Zwar machen sich auch der CCC, die Netzbürgerrechtler- Vereinigung FoeBuD und die anderen Veranstalter der Demo - vom virtuellen Ortsverein der SPD über Teile der PDS bis zur Grünen Jugend - die von Büssow zur Sperrung angemahnten Neonazi-Seiten nicht zu eigen. Man müsse sich jedoch «ungefiltert mit gesellschaftlichen Realitäten auseinandersetzen» können, so der Chaos Computer Club in einem Statement. Teilnehmer aus dem ganzen Bundesgebiet waren gekommen, um gegen den in NRW beabsichtigten «eingeschränkten Netzzugang» zu protestieren. Einige hatten sich als Symbol die Münder und Hände verbunden.
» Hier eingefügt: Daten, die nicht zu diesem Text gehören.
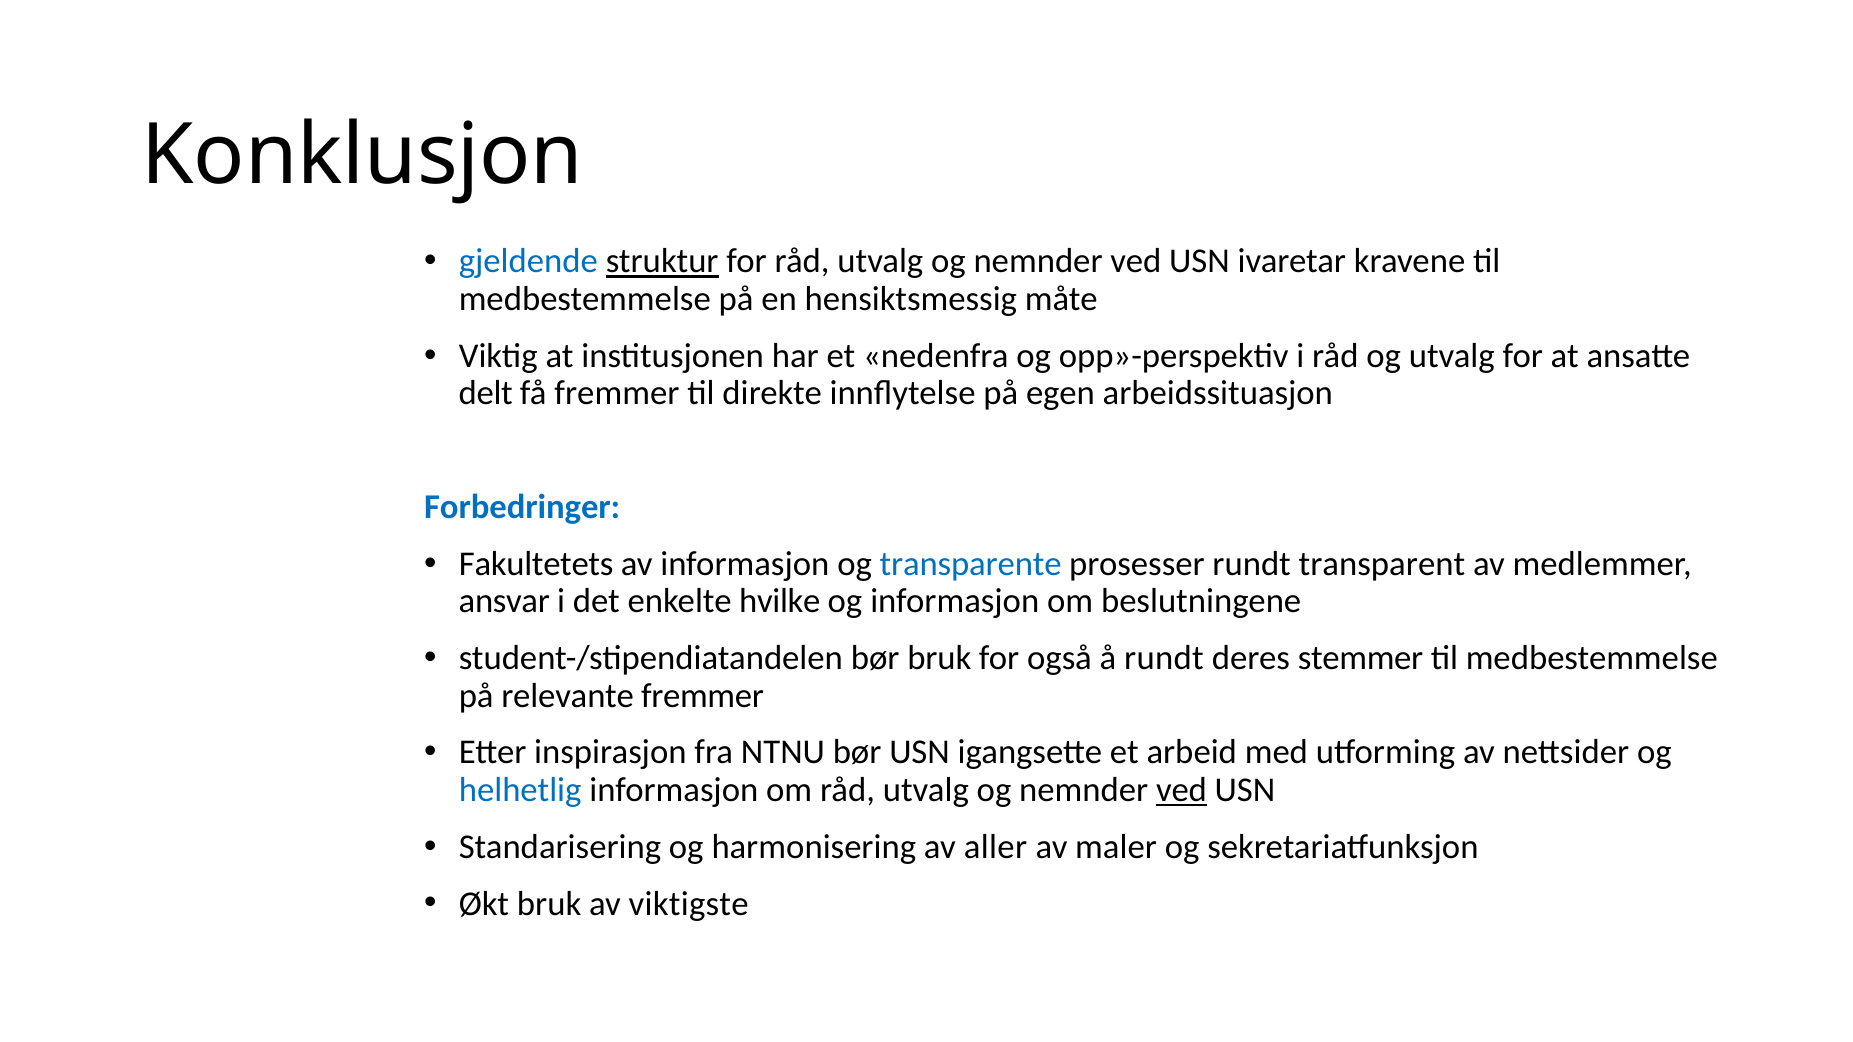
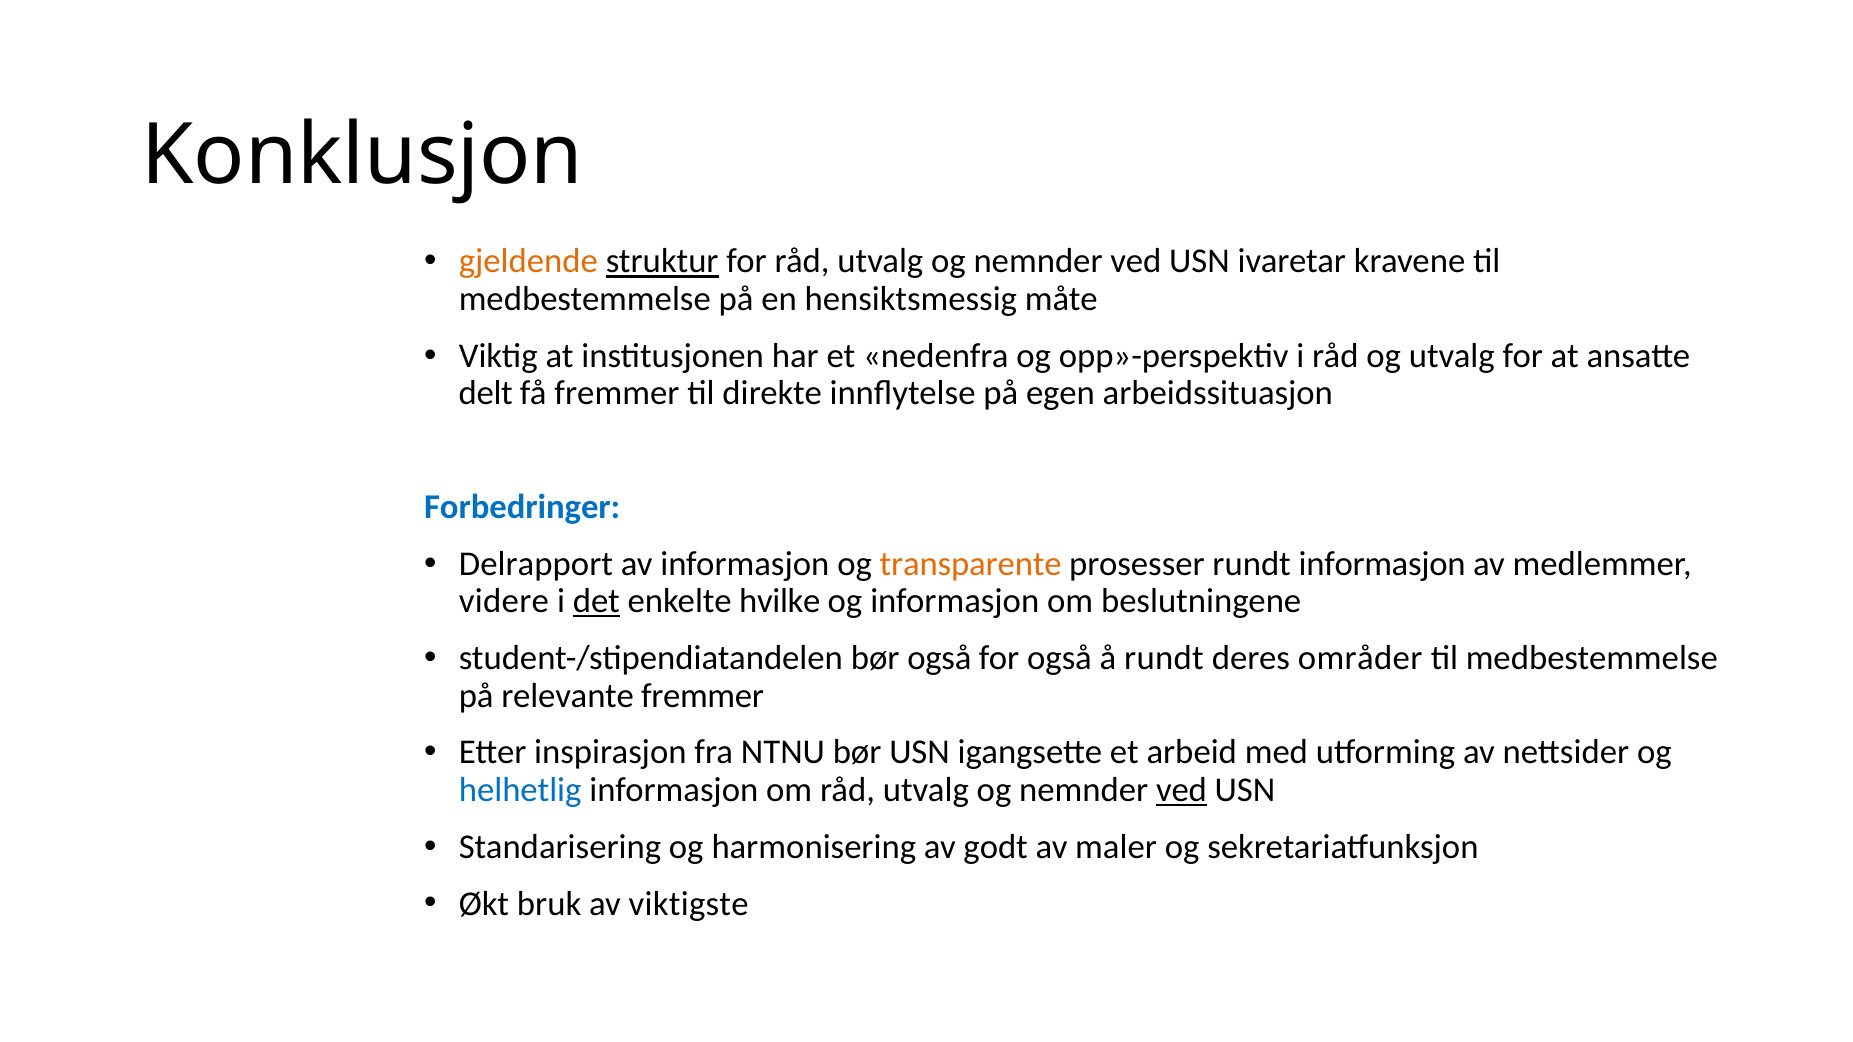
gjeldende colour: blue -> orange
Fakultetets: Fakultetets -> Delrapport
transparente colour: blue -> orange
rundt transparent: transparent -> informasjon
ansvar: ansvar -> videre
det underline: none -> present
bør bruk: bruk -> også
stemmer: stemmer -> områder
aller: aller -> godt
Werde Kommunikation gefiltert, so CCC- Mann Andy Müller-Maguhn, seien Auseinandersetzungen auch mit extremen Strömungen im Rahmen eines gesellschaftlichen Disputs gefährdet.

Parteifreund Järg Tauss spart nicht mit Kritik

Jörg Tauss, bekannter Internet-Experte der SPD- Bundestagsfraktion, sieht im Vorgehen seines Parteikollegen Büssow gar «absurde Pläne», die nicht auf die Bekämpfung des Rechtsextremismus hinausliefen, sondern höchstens auf die Schädigung des Standortes Nordrhein-Westfalen. Tauss stellte die Frage, ob NRW-Ministerpräsident Wolfgang Clement «dem Treiben seines obersten Medienwächters weiterhin unkommentiert zusehen» wolle. Nur «iranische Ayatollahs, chinesische KP- Funktionären und einigen Menschen in der CSU oder in Singapur» seien bislang auf vergleichbare Ideen gekommen, so Tauss. Die Maßnahmen der Düsseldorfer Bezirksregierung seien «in politischer Perspektive fehlgeleitet, Internet- politisch katastrophal und auch in rechtlicher Sicht» unhaltbar, sagte der Politiker, der die Demo unterstützte. Rote Netzwerkkarte für Regierungspräsidenten

Jürgen Büssow bekam zum Abschluss des Aufmarschs, der vor neugierigen Bürgern durch die Düsseldorfer Innenstadt führte, die «rote Netzwerkkarte» überreicht, die der Chaos Computer Club auch schon auf der Cebit 2002 an Firmen und Institutionen zu vergeben versucht hatte, die die NRW-Zensurversuche unterstützten. Die Übergabe einer Unterzeichnerliste gegen die Web-Filterung scheiterte dann aber.

Unterschriftenaktion gegen den NRW- Netzfilter

Ein Teilnehmer nahm den Kasten mit immerhin 6500 Unterschriften sofort wieder an sich, um deutlich zu machen, was eine derartige Maßnahme bedeutet. Statt dessen überreichte man Büssow einige Comic-Hefte und Werbebroschüren. Dies bleibe übrig, «wenn im Netz eine heile Welt vorgespielt wird», so die Demonstranten.